Quise saber la opinión del titular actual de esta dependencia, el doctor Armando Ahued, pero mi petición no fue atendida. Sin embargo, hay algunos otros datos reportados por la Secretaría de Salud capitalina: 5,2 millones de personas mayores de cinco años -es decir, 59% de los habitantes- tienen sobrepeso y obesidad. Además, una de cada diez personas mayores de 20 años -630 mil personas- padecen diabetes.

El asunto ha adquirido tintes políticos al grado de que el diputado Orlando Anaya del Partido Acción Nacional (PAN) y miembro de la Asamblea Legislativa del Distrito Federal lanzó en abril de 2014 una iniciativa para prohibir la venta de paquetes de combos de comida chatarraen puestos mercantiles, espectáculos públicos y espacios deportivos. Una medida interesante pero dada la fuerte demanda que existe, discutible en la práctica.

Hurtado González me explicó, vía e-mail, que la ley antiobesidad ha tenido poco impacto a causa de la falta de credibilidad, seguimiento e interés en las autoridades. ¿Y con la Ley para la Prevención y el Tratamiento de la Obesidad y los Trastornos Alimenticios en el Distrito Federal? “El impacto ha sido poco visible. Hace falta mucho camino por recorrer”, me escribió. Cabe destacar que la práctica del bocadillo callejero es tan antigua que incluso se menciona en las crónicas del historiador Bernal Díaz Del Castillo sobre la gran Tenochtitlán. Con el paso de los años fue transformándose pero la práctica no requirió de un permiso formal de la autoridad competente hasta que la población en la metrópoli se incrementó de forma excesiva y de igual modo la proliferación de estos puestos. De este modo, las autoridades centraron sus atenciones en regular esta sobreoferta mediante el pago de impuestos.

Esta historia tiene larga vida por delante, según las investigadoras Ixshel Delgado Campos y Miriam Bertrán Vilá, quienes en 2010 realizaron un estudio sobre los hábitos alimenticios de los habitantes del DF llamada “Consumo de comida callejera y riesgo de obesidad en la Ciudad de México: una observación antropológica”.

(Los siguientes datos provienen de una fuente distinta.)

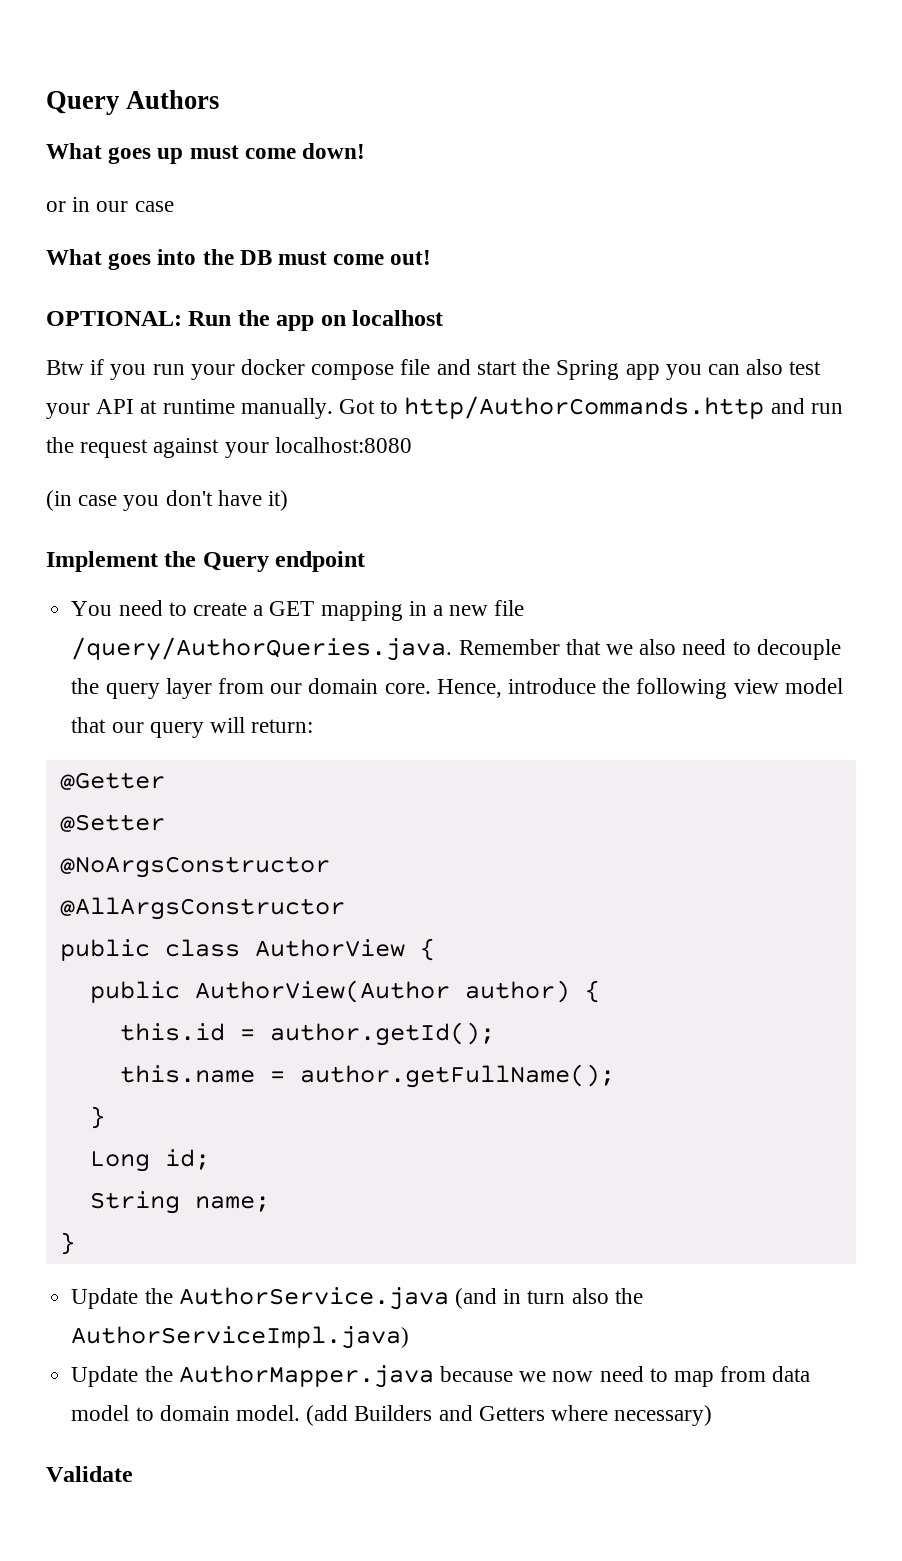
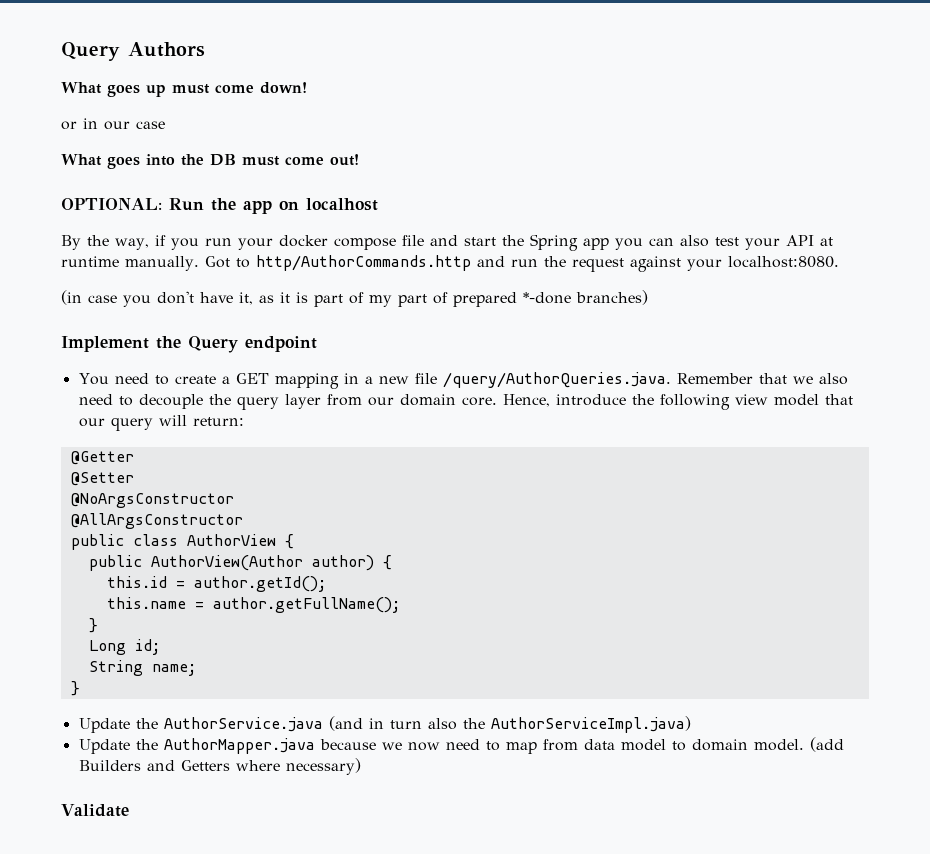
[46,360,84,375] Btw -> [61,235,149,250] By the way,
[274,437,412,453] localhost:8080 -> [727,256,839,268] localhost:8080.
[268,490,289,511] it) -> [239,290,648,307] it, as it is part of my part of prepared *-done branches)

Estamos continuamente expuestos a una gran diversidad de alimentos y preparaciones no solo a través de los puestos callejeros sino también de la publicidad en los medios de comunicación. Las autoridades en salud envían a la población mensajes sobre qué debemos comer, en qué cantidad, cómo, y más recientemente hasta qué marca debemos consumir -explica Delgado Campos-. Desafortunadamente, la industria de alimentos ha tenido un papel predominante de las políticas públicas en salud. En parte se debe a que el mismo Estado ha tenido la puerta abierta a las empresas para que esto suceda. Lo observamos principalmente a partir de la firma del Tratado de Libre Comercio entre Estados Unidos y Canadá. No solo basta quitar o regular los productos del mercado. Es necesario que la población tenga opciones accesibles y disponibles para el consumo.

Ya sea por cubrir una necesidad básica e inmediata o por obtener dinero rápido sin grandes costos, el tema de la gastronomía ambulante de la Ciudad de México persistirá. No existe un punto final para esta historia, que continúa escribiéndose en los estómagos hambrientos y los bolsillos de los habitantes de la ciudad.